BEGIN Dataset

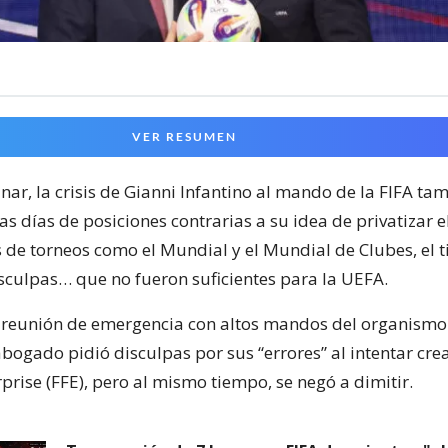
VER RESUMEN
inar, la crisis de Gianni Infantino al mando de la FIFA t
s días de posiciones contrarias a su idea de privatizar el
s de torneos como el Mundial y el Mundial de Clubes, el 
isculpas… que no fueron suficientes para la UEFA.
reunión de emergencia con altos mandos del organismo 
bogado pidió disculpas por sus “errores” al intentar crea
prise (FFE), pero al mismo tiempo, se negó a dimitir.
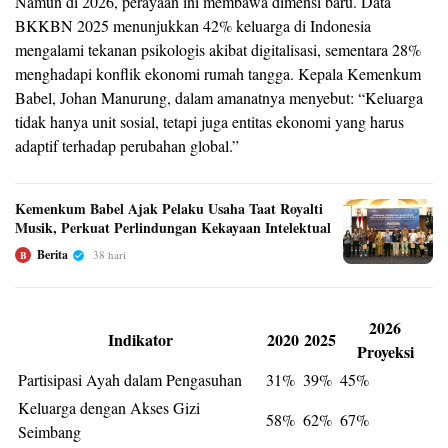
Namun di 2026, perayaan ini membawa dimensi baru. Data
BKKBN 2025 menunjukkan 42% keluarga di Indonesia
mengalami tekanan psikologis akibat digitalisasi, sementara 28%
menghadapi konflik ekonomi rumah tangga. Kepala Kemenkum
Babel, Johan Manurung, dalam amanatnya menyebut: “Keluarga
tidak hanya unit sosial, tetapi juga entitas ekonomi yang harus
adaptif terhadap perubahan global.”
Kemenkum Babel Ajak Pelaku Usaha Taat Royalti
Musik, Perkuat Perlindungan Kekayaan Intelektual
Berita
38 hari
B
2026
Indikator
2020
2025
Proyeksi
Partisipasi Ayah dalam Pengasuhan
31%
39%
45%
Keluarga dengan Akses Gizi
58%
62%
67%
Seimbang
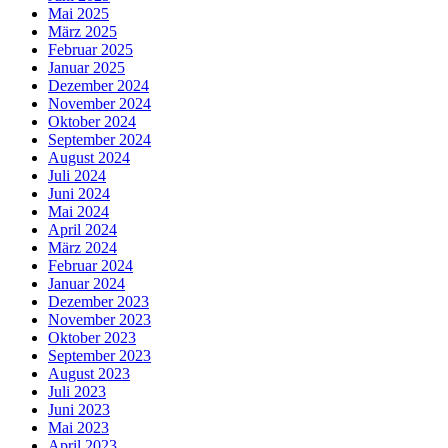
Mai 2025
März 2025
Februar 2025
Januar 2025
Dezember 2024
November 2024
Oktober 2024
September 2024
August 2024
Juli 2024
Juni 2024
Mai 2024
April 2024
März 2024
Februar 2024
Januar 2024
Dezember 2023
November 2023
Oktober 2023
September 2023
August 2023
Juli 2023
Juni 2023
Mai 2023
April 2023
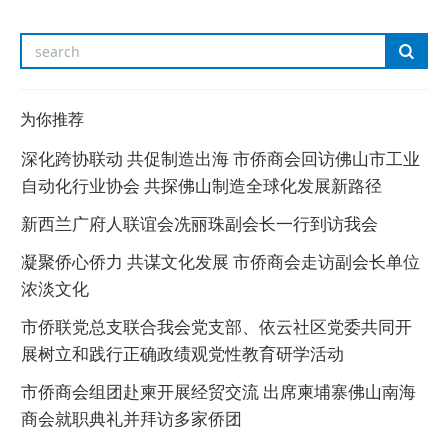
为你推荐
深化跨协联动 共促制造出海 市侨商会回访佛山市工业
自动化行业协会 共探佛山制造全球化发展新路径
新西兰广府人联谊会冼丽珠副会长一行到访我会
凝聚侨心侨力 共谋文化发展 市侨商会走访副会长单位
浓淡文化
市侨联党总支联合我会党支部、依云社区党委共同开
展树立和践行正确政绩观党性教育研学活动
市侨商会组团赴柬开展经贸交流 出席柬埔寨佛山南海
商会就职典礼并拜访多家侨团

END Dataset

▶ **Task to carry out**
Count the lines in the items above that contain the string "ekonomi", treating uppercase and lowercase as different. Reply with the number alone.

▶ **Answer for the task**
2